Recently, the open source platform Hugging Face and NVIDIA announced an exciting new service, Inference-as-a-Service, which will be powered by NVIDIA's NIM technology. The launch of the new service will allow developers to prototype faster, use open source AI models available on the Hugging Face Hub, and deploy them efficiently.
The announcement was made at the ongoing SIGGRAPH2024 conference. This conference brings together a large number of experts in computer graphics and interactive technologies, and the unveiling of NVIDIA's partnership with Hugging Face comes at just the right time to open up new opportunities for developers. Through this service, developers can easily deploy powerful Large Language Models (LLMs), such as Llama2 and Mistral AI models, which are optimized by NVIDIA's NIM microservices.
Specifically, when accessed as a NIM, models like the 7 billion parameter Llama3 model are processed five times faster than when deployed on a standard NVIDIA H100Tensor Core GPU system, which is certainly a huge boost.

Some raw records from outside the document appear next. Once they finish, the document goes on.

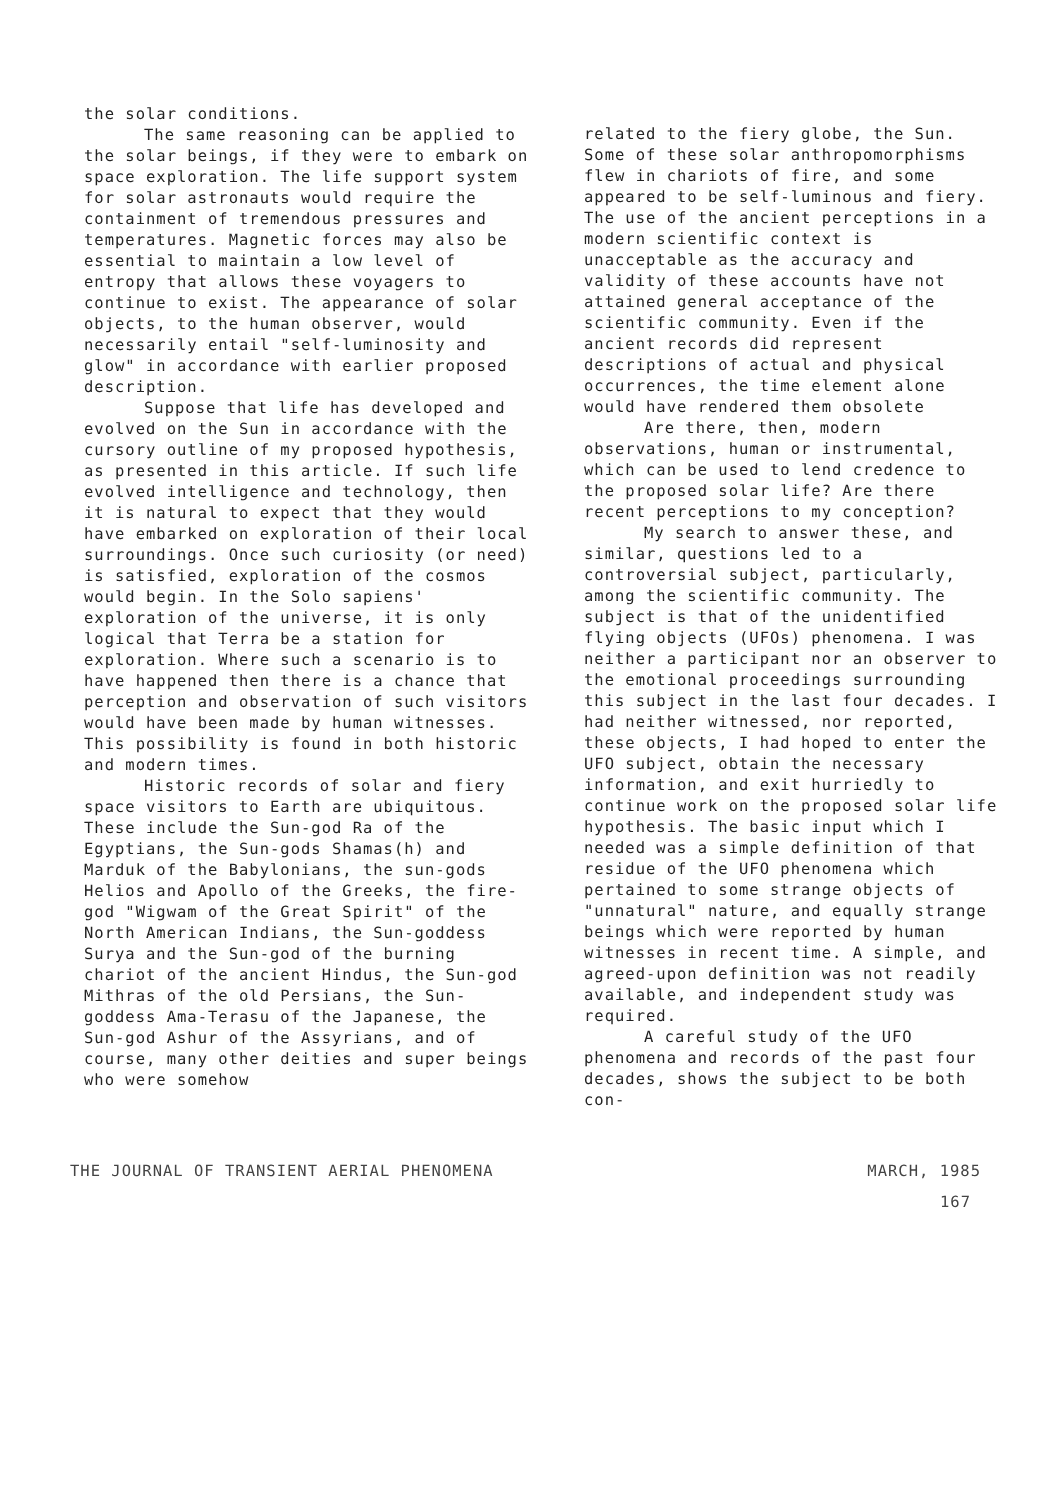the solar conditions.
The same reasoning can be applied to the solar beings, if they were to embark on space exploration. The life support system for solar astronauts would require the containment of tremendous pressures and temperatures. Magnetic forces may also be essential to maintain a low level of entropy that allows these voyagers to continue to exist. The appearance of solar objects, to the human observer, would necessarily entail "self-luminosity and glow" in accordance with earlier proposed description.
Suppose that life has developed and evolved on the Sun in accordance with the cursory outline of my proposed hypothesis, as presented in this article. If such life evolved intelligence and technology, then it is natural to expect that they would have embarked on exploration of their local surroundings. Once such curiosity (or need) is satisfied, exploration of the cosmos would begin. In the Solo sapiens' exploration of the universe, it is only logical that Terra be a station for exploration. Where such a scenario is to have happened then there is a chance that perception and observation of such visitors would have been made by human witnesses. This possibility is found in both historic and modern times.
Historic records of solar and fiery space visitors to Earth are ubiquitous. These include the Sun-god Ra of the Egyptians, the Sun-gods Shamas(h) and Marduk of the Babylonians, the sun-gods Helios and Apollo of the Greeks, the fire-god "Wigwam of the Great Spirit" of the North American Indians, the Sun-goddess Surya and the Sun-god of the burning chariot of the ancient Hindus, the Sun-god Mithras of the old Persians, the Sun-goddess Ama-Terasu of the Japanese, the Sun-god Ashur of the Assyrians, and of course, many other deities and super beings who were somehow
related to the fiery globe, the Sun. Some of these solar anthropomorphisms flew in chariots of fire, and some appeared to be self-luminous and fiery. The use of the ancient perceptions in a modern scientific context is unacceptable as the accuracy and validity of these accounts have not attained general acceptance of the scientific community. Even if the ancient records did represent descriptions of actual and physical occurrences, the time element alone would have rendered them obsolete
Are there, then, modern observations, human or instrumental, which can be used to lend credence to the proposed solar life? Are there recent perceptions to my conception?
My search to answer these, and similar, questions led to a controversial subject, particularly, among the scientific community. The subject is that of the unidentified flying objects (UFOs) phenomena. I was neither a participant nor an observer to the emotional proceedings surrounding this subject in the last four decades. I had neither witnessed, nor reported, these objects, I had hoped to enter the UFO subject, obtain the necessary information, and exit hurriedly to continue work on the proposed solar life hypothesis. The basic input which I needed was a simple definition of that residue of the UFO phenomena which pertained to some strange objects of "unnatural" nature, and equally strange beings which were reported by human witnesses in recent time. A simple, and agreed-upon definition was not readily available, and independent study was required.
A careful study of the UFO phenomena and records of the past four decades, shows the subject to be both con-
THE JOURNAL OF TRANSIENT AERIAL PHENOMENA MARCH, 1985
167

Additionally, this new service supports Train on DGX Cloud, a service that is currently available on Hugging Face.
NVIDIA's NIM is a suite of AI microservices optimized for inference, encompassing both NVIDIA's AI foundation models and open source community models. It significantly improves Token processing efficiency through standard APIs and enhances the NVIDIA DGX Cloud infrastructure to accelerate the responsiveness and stability of AI applications.
The NVIDIA DGX Cloud platform is tailored specifically for generative AI, providing a reliable and accelerated compute infrastructure that helps developers move from prototype to production without a long-term commitment.The partnership between Hugging Face and NVIDIA will further solidify the developer community, and Hugging Face recently announced that its team has become profitable, with the team reaching a size of 2,000 and launching the SmolLM series of small language models. Hugging Face also recently announced that its team is profitable, has reached 220 people, and has launched the SmolLM family of small language models.